**Problem**
List every line in the records below that contains the string "genus".

**Extracted entries**
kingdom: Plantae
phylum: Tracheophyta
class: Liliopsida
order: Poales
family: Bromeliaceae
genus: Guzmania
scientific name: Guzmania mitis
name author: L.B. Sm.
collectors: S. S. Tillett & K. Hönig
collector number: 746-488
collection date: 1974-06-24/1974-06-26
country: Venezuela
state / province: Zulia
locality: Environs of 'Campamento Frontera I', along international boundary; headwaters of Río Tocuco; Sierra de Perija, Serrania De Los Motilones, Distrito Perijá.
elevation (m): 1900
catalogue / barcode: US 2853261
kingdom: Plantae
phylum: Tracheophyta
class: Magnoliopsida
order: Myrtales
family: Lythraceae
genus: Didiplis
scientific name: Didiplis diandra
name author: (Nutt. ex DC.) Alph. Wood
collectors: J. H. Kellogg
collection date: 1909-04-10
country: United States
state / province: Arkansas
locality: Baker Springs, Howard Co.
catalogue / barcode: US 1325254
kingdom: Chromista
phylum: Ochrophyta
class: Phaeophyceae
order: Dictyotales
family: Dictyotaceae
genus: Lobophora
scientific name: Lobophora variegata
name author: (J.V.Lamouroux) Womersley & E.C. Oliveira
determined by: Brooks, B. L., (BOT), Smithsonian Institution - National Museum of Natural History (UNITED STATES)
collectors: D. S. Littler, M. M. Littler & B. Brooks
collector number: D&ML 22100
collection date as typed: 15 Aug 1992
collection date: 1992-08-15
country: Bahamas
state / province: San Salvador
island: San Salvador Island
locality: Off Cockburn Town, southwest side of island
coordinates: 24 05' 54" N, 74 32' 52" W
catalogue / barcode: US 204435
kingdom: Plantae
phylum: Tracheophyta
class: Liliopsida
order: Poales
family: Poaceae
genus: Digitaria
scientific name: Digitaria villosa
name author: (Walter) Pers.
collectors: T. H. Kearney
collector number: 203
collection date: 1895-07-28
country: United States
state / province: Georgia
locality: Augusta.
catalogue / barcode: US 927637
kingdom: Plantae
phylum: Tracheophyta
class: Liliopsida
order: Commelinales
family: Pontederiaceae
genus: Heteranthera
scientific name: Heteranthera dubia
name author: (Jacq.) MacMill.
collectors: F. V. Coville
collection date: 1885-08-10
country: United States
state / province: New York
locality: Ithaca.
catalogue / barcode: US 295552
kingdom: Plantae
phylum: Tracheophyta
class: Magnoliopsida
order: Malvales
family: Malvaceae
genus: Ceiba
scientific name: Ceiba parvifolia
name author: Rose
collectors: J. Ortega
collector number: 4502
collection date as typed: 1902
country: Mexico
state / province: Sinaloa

**Exercise response**
genus: Guzmania
genus: Didiplis
genus: Lobophora
genus: Digitaria
genus: Heteranthera
genus: Ceiba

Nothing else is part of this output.